Trade2Base customer portal as a website add-on

One of the most underused trust signals for a trade website is a customer portal. If a potential customer can see that you offer an online portal where they can track their job, view their invoices, access their certificates, and see a history of all work you have done for them — it immediately communicates professionalism and organisation.

Trade2Base provides a customer portal that you can link to from your website. Existing customers log in with a unique link you send them. New customers can request a quote through the portal. The link lives on your website as a “Client portal” or “My jobs” button in the navigation — a small addition that tells every visitor that you run your business to a professional standard.

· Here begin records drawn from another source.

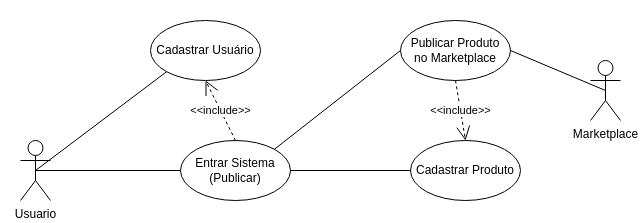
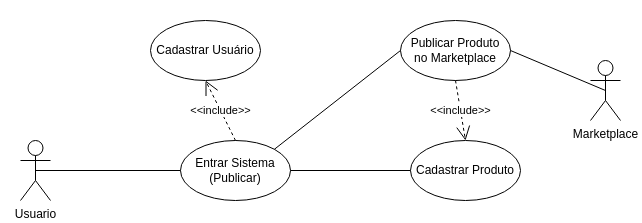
  <mxCell id="0" />
  <mxCell id="1" parent="0" />
  <mxCell id="2" value="Usuario" style="shape=umlActor;verticalLabelPosition=bottom;verticalAlign=top;html=1;flipH=0;flipV=0;" parent="1" vertex="1"><mxGeometry x="20" y="140" width="30" height="60" as="geometry" /></mxCell>
  <mxCell id="3" value="Entrar Sistema&lt;br&gt;(Publicar)" style="ellipse;whiteSpace=wrap;html=1;" parent="1" vertex="1"><mxGeometry x="180" y="140" width="110" height="60" as="geometry" /></mxCell>
  <mxCell id="4" value="Cadastrar Usuário" style="ellipse;whiteSpace=wrap;html=1;" parent="1" vertex="1"><mxGeometry x="150" y="20" width="110" height="60" as="geometry" /></mxCell>
  <mxCell id="5" value="" style="endArrow=none;html=1;entryX=0;entryY=0.5;entryDx=0;entryDy=0;exitX=0.5;exitY=0.5;exitDx=0;exitDy=0;exitPerimeter=0;" parent="1" source="2" target="3" edge="1"><mxGeometry width="50" height="50" relative="1" as="geometry"><mxPoint x="50" y="170" as="sourcePoint" /><mxPoint x="110" y="150" as="targetPoint" /></mxGeometry></mxCell>
- <mxCell id="6" value="" style="endArrow=none;html=1;exitX=0.5;exitY=0.5;exitDx=0;exitDy=0;exitPerimeter=0;entryX=0;entryY=1;entryDx=0;entryDy=0;" parent="1" source="2" target="4" edge="1"><mxGeometry width="50" height="50" relative="1" as="geometry"><mxPoint x="50" y="130" as="sourcePoint" /><mxPoint x="110" y="30" as="targetPoint" /></mxGeometry></mxCell>
  <mxCell id="7" value="&amp;lt;&amp;lt;include&amp;gt;&amp;gt;" style="endArrow=open;endSize=12;dashed=1;html=1;entryX=0.5;entryY=1;entryDx=0;entryDy=0;exitX=0.5;exitY=0;exitDx=0;exitDy=0;" parent="1" source="3" target="4" edge="1"><mxGeometry width="160" relative="1" as="geometry"><mxPoint x="40" y="330" as="sourcePoint" /><mxPoint x="200" y="330" as="targetPoint" /></mxGeometry></mxCell>
  <mxCell id="8" value="Cadastrar Produto" style="ellipse;whiteSpace=wrap;html=1;" parent="1" vertex="1"><mxGeometry x="410" y="140" width="110" height="60" as="geometry" /></mxCell>
  <mxCell id="9" value="" style="endArrow=none;html=1;entryX=0;entryY=0.5;entryDx=0;entryDy=0;exitX=1;exitY=0.5;exitDx=0;exitDy=0;" parent="1" source="3" target="8" edge="1"><mxGeometry width="50" height="50" relative="1" as="geometry"><mxPoint x="45" y="180" as="sourcePoint" /><mxPoint x="150" y="150" as="targetPoint" /></mxGeometry></mxCell>
  <mxCell id="10" value="Publicar Produto&lt;br&gt;no Marketplace" style="ellipse;whiteSpace=wrap;html=1;" parent="1" vertex="1"><mxGeometry x="400" y="20" width="110" height="60" as="geometry" /></mxCell>
  <mxCell id="11" value="&amp;lt;&amp;lt;include&amp;gt;&amp;gt;" style="endArrow=open;endSize=12;dashed=1;html=1;exitX=0.5;exitY=1;exitDx=0;exitDy=0;entryX=0.5;entryY=0;entryDx=0;entryDy=0;" parent="1" source="10" target="8" edge="1"><mxGeometry width="160" relative="1" as="geometry"><mxPoint x="500" y="120" as="sourcePoint" /><mxPoint x="503" y="117" as="targetPoint" /></mxGeometry></mxCell>
  <mxCell id="12" value="Marketplace" style="shape=umlActor;verticalLabelPosition=bottom;verticalAlign=top;html=1;flipH=0;flipV=0;" parent="1" vertex="1"><mxGeometry x="590" y="60" width="30" height="60" as="geometry" /></mxCell>
  <mxCell id="13" value="" style="endArrow=none;html=1;entryX=0;entryY=0.5;entryDx=0;entryDy=0;exitX=1;exitY=0;exitDx=0;exitDy=0;" parent="1" source="3" target="10" edge="1"><mxGeometry width="50" height="50" relative="1" as="geometry"><mxPoint x="230" y="220" as="sourcePoint" /><mxPoint x="360" y="200" as="targetPoint" /></mxGeometry></mxCell>
  <mxCell id="14" value="" style="endArrow=none;html=1;entryX=0.5;entryY=0.5;entryDx=0;entryDy=0;exitX=1;exitY=0.5;exitDx=0;exitDy=0;entryPerimeter=0;" parent="1" source="10" target="12" edge="1"><mxGeometry width="50" height="50" relative="1" as="geometry"><mxPoint x="457.781" y="250.003" as="sourcePoint" /><mxPoint x="629.999" y="307.577" as="targetPoint" /></mxGeometry></mxCell>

For landlords and commercial clients in particular, the portal is a significant differentiator. A landlord who can log in at any time to see all their gas safety certificates, outstanding invoices, and upcoming renewal dates will almost never switch to a competitor. The portal makes you irreplaceable in a way that good workmanship alone does not.

The simplest implementation: add a “Client login” button to your website header that links to your Trade2Base portal URL. It takes 5 minutes to set up and works for every customer from day one.